◆ REQUIREMENT ◆
Starting with the line containing "Konstruksjonslim" and going on through the line containing "karosseriarbeid. Utmerket heft", return the lines of the data below exactly, and only those.

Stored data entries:
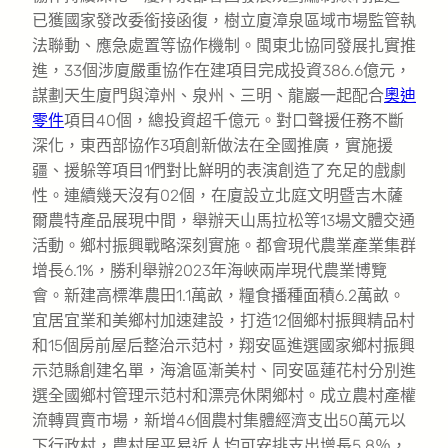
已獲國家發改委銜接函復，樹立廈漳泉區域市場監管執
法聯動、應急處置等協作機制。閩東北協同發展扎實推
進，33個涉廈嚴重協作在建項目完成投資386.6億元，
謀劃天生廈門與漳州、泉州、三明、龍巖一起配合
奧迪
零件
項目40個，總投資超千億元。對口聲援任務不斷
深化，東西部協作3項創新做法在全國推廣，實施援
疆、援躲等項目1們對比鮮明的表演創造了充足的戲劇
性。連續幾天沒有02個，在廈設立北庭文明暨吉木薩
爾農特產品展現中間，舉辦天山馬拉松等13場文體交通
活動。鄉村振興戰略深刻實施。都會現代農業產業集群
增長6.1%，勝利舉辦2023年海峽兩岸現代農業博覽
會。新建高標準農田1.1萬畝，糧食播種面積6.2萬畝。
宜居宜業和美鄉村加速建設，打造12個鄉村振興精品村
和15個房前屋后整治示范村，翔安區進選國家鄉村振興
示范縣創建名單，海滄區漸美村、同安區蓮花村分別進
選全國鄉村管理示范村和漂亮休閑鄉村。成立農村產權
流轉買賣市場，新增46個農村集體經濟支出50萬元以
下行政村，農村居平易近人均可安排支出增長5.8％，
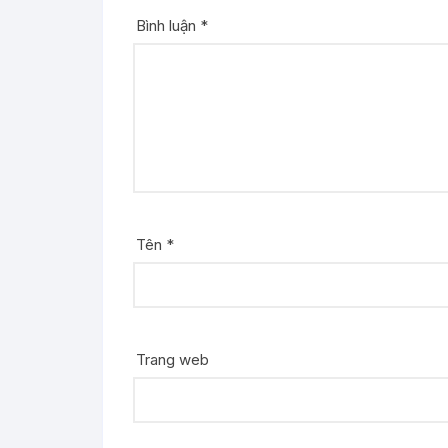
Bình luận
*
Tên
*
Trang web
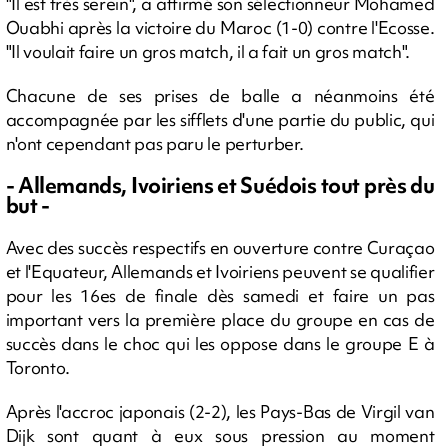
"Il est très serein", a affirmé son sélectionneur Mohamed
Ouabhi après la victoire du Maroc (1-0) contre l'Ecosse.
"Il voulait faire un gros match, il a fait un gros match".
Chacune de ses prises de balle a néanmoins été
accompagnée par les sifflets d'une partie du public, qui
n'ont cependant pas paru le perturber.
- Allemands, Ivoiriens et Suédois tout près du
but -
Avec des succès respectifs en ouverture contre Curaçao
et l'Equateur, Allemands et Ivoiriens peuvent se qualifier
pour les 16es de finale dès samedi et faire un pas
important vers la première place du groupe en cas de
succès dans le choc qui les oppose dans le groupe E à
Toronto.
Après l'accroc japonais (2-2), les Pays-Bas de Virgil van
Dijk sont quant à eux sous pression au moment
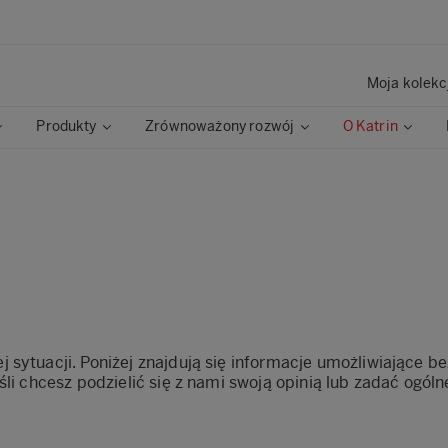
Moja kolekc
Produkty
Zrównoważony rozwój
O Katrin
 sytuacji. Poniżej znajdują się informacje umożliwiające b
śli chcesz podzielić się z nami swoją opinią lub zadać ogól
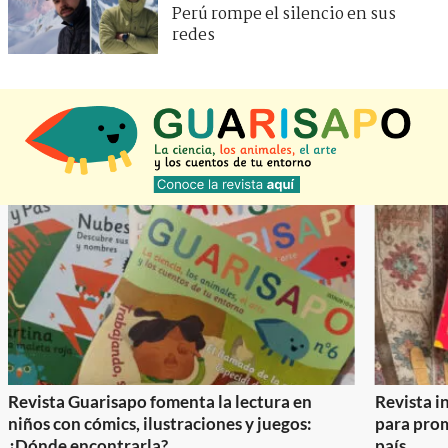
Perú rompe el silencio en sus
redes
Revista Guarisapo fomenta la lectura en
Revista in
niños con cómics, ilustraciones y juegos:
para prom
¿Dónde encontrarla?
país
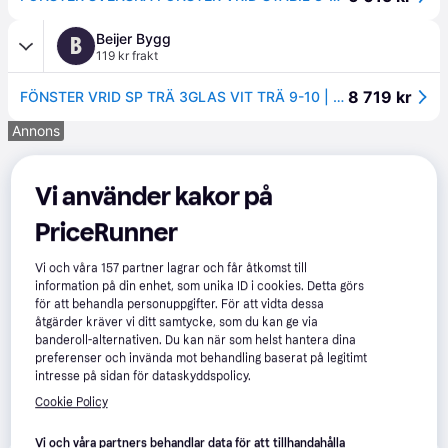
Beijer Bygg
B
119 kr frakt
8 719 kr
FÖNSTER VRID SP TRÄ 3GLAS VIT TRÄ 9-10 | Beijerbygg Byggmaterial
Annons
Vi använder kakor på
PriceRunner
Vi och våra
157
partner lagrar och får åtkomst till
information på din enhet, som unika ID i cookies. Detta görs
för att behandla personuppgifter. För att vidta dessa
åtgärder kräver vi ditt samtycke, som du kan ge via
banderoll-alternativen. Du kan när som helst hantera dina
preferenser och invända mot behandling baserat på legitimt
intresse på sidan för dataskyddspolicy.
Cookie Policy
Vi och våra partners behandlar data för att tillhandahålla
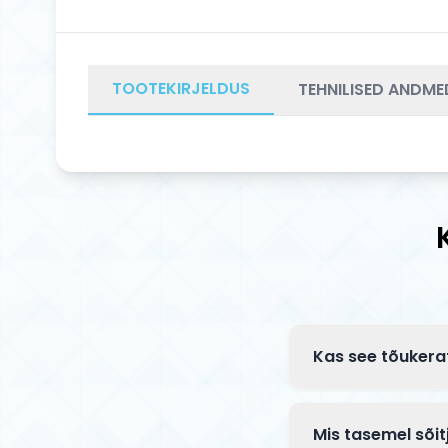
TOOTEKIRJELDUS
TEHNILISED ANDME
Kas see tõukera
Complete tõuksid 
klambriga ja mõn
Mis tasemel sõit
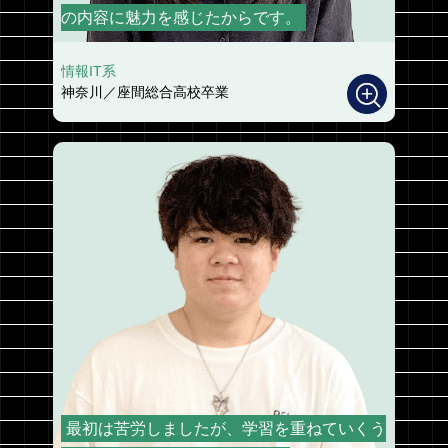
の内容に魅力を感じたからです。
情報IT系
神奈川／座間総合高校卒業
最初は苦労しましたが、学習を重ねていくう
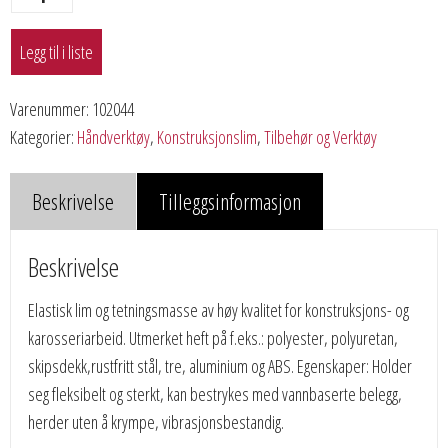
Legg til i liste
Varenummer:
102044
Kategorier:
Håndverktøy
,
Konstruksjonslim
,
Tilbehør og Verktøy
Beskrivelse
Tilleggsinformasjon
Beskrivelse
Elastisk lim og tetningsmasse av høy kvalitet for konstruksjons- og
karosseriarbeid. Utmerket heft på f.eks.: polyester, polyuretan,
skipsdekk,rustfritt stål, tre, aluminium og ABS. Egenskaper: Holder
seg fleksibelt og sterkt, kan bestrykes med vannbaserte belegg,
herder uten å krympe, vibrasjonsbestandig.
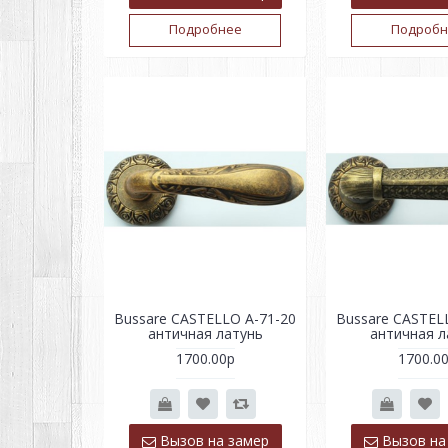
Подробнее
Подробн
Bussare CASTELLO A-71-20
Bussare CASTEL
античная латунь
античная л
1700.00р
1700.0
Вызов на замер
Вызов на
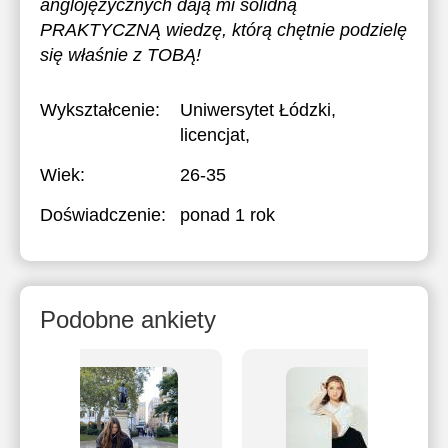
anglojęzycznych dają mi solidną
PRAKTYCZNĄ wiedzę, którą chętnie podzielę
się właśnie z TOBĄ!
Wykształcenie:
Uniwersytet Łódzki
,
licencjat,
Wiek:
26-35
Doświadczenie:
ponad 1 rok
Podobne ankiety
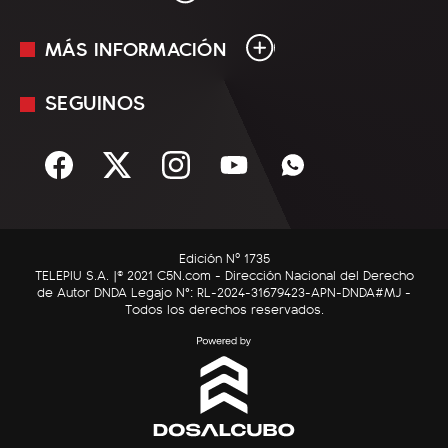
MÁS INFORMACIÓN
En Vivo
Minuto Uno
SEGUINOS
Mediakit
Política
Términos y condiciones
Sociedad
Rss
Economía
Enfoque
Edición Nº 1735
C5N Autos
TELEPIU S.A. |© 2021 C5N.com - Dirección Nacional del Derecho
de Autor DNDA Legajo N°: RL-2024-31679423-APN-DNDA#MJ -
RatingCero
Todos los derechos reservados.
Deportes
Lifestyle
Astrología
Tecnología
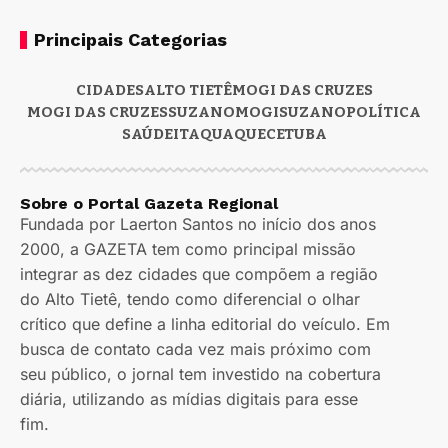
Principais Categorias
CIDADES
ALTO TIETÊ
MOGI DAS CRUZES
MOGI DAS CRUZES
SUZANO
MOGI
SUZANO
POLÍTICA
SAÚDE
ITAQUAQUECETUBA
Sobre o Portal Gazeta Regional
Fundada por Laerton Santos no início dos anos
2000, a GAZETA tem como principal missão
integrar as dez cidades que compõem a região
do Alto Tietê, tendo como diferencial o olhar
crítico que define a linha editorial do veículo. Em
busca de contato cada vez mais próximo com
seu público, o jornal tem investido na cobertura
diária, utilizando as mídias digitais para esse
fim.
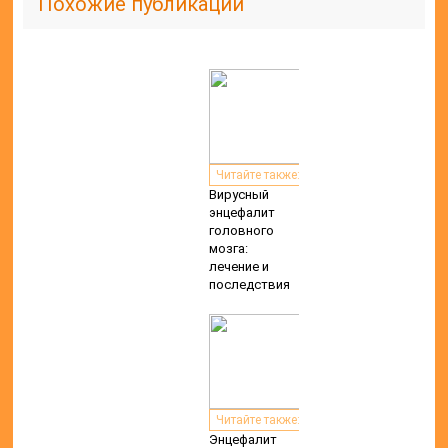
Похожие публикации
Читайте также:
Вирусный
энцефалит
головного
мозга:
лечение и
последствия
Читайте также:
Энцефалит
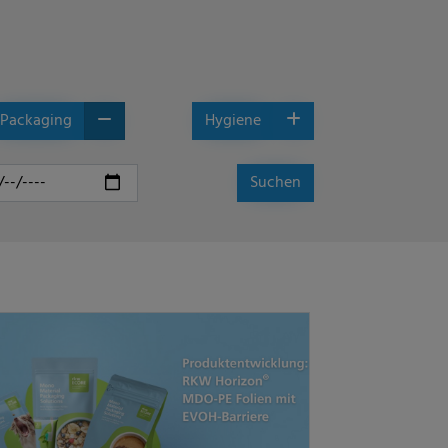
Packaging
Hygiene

◆ SOLUTION ◆
Konstruksjonslim
,
Tilbehør og Verktøy
Beskrivelse
Tilleggsinformasjon
Beskrivelse
Elastisk lim og tetningsmasse av høy kvalitet for konstruksjons- og
karosseriarbeid. Utmerket heft på f.eks.: polyester, polyuretan,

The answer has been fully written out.